SECCIÓN DE TEXTO>
★ ★ ★ ★ ★
Por Aurelia Cortés Peyron
Desde la comodidad del privilegio, el feminismo ya está superado para algunos; para otros, es un capricho, un divertimento o simplemente algo innecesario, pues el papel de la mujer en la sociedad es incuestionablemente el de complacer y someterse. Éstos son dos extremos de un mismo espectro, pero ambas son formas de violencia en tanto que no reconocen el problema como tal; en palabras de Irasema Fernández, una de las colaboradoras de la exposición de Estereotipas en la galería Vértigo: “la invisibilización es igual de grave que la burla y el desprestigio”. Ainhoa Suárez Gómez propone como una acepción del verbo “ilustrar”: “Hablar de la condescendencia, la denostación, la ofensa y la no inclusión como formas de violencia simbólica”. Éstas son sólo dos voces de las treinta que se expresan en esta exposición en contra, a contrapelo o a pesar, de los estereotipos que pesan sobre la mujer artista.
Sobra decir –pero hay que repetirlo– que la discriminación de género está muy arraigada en el medio artístico en México. La mezcla de factores es compleja e involucra, entre otras cosas, la edad: una mujer joven está en una situación muy adversa a la hora de forjar un estilo, ejercer su profesión e ir creando una obra; desde el acoso y la discriminación hasta un comentario dicho al aire y, supuestamente, sin afán de ofender, el machismo ha marcado las carreras de la mayoría de las participantes.
★ ★ ★ ★ ★
DATOS REGISTRADOS>

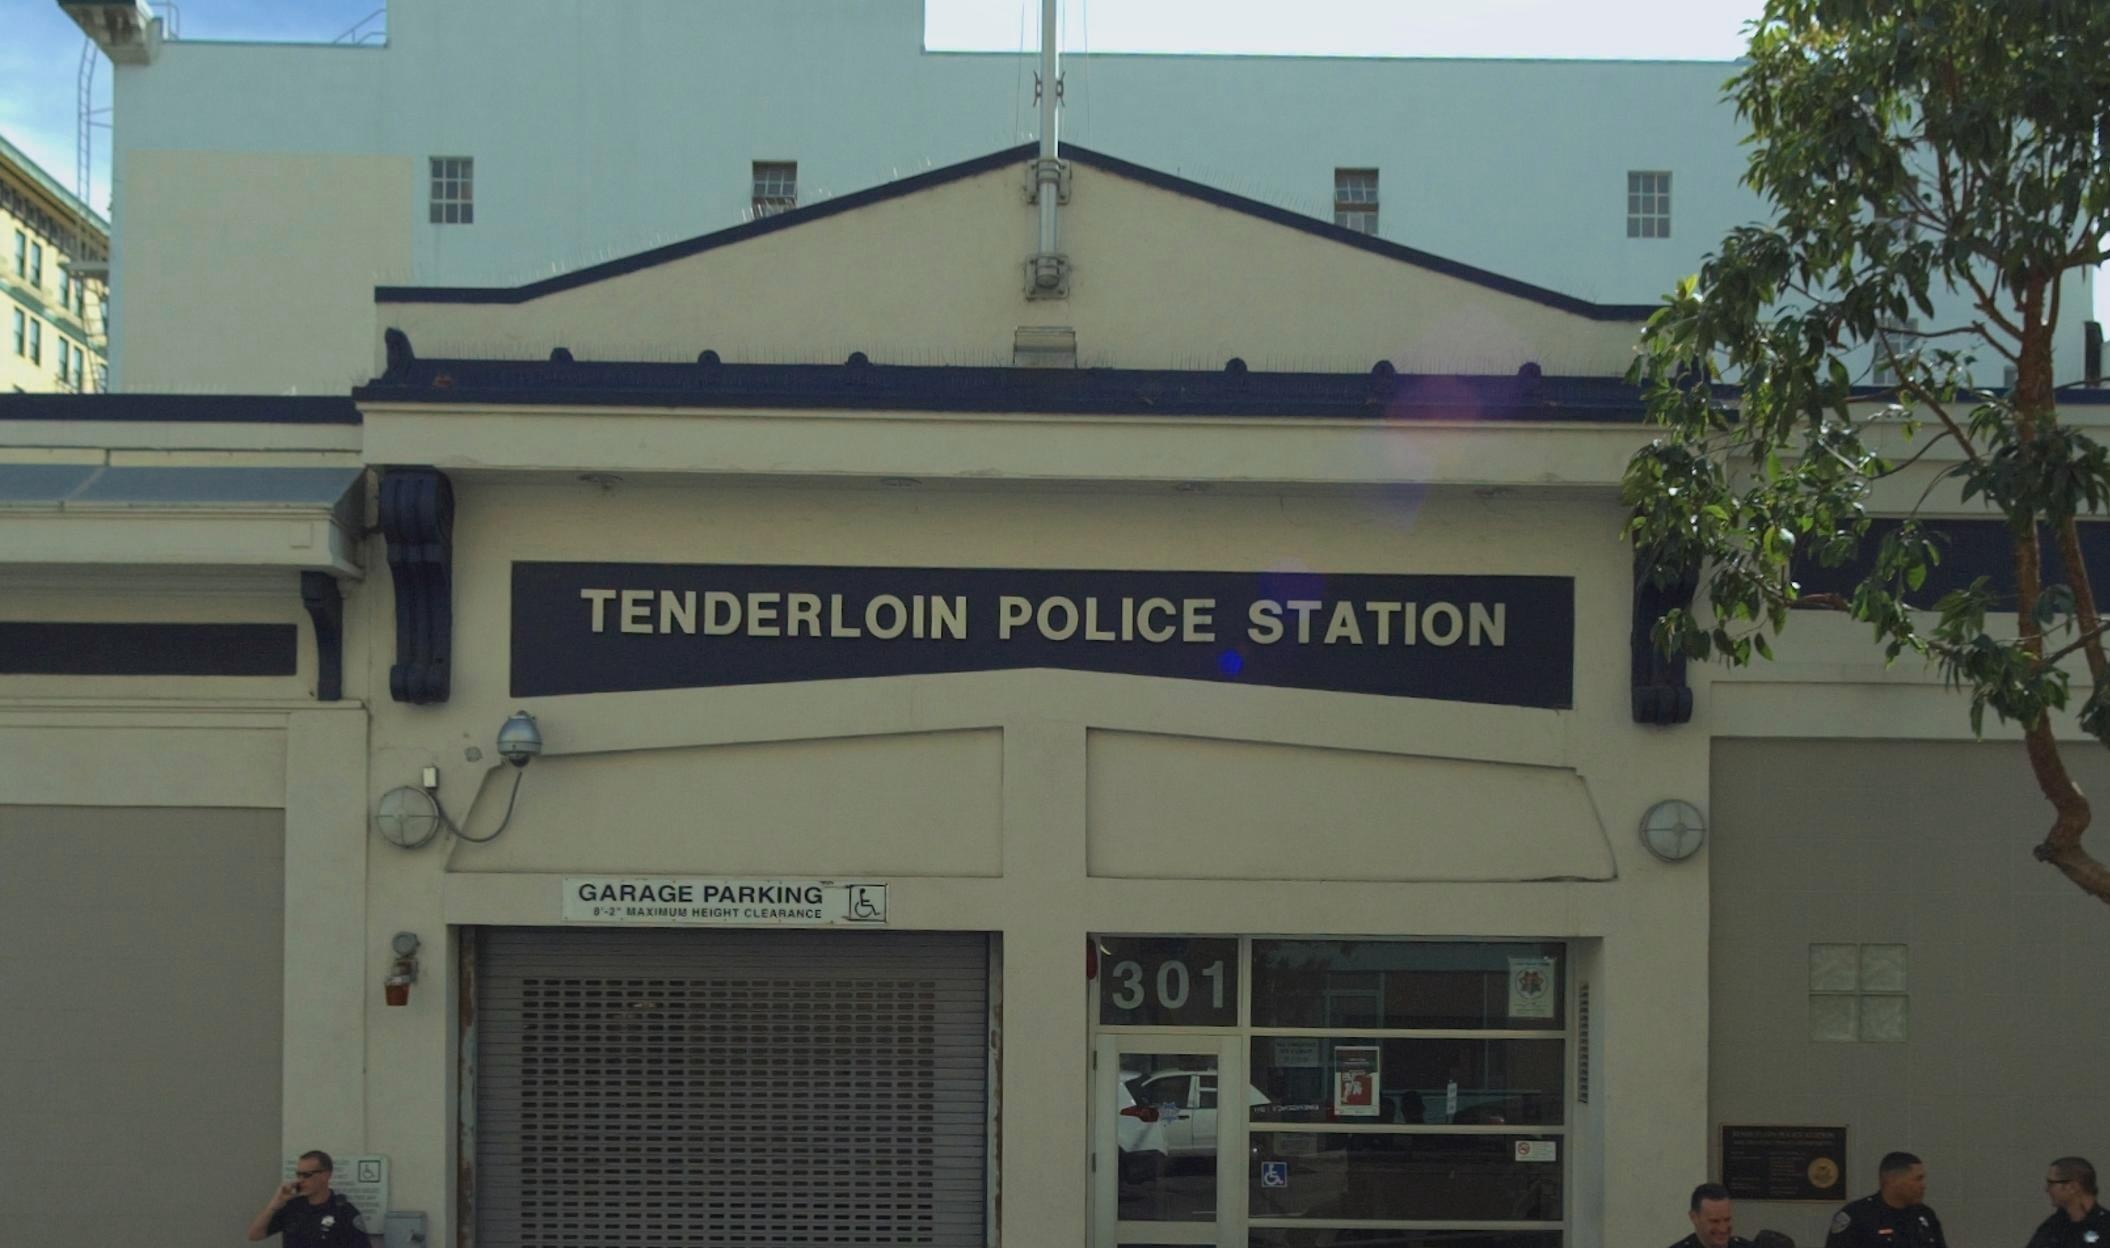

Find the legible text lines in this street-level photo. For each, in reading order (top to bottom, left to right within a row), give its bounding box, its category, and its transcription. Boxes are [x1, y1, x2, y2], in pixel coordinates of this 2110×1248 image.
★ ★ ★ ★ ★
TAREAS>
a - Responde estas preguntas según el texto sobre la exposición Estereotipas:
(i) ¿En qué galería se presenta la exposición?
(ii) ¿Cuántas voces se expresan en la exposición?
(iii) ¿Qué factor se menciona, entre otras cosas, en la compleja mezcla de la discriminación de género?
b - Repite sin cambios el fragmento del texto sobre la exposición Estereotipas que comienza en "Sobra decir –pero" y termina en "de las participantes.".

RESPUESTAS COMPLETAS>
a -
(i) En la galería Vértigo.
(ii) Treinta.
(iii) La edad.

b -
Sobra decir –pero hay que repetirlo– que la discriminación de género está muy arraigada en el medio artístico en México. La mezcla de factores es compleja e involucra, entre otras cosas, la edad: una mujer joven está en una situación muy adversa a la hora de forjar un estilo, ejercer su profesión e ir creando una obra; desde el acoso y la discriminación hasta un comentario dicho al aire y, supuestamente, sin afán de ofender, el machismo ha marcado las carreras de la mayoría de las participantes.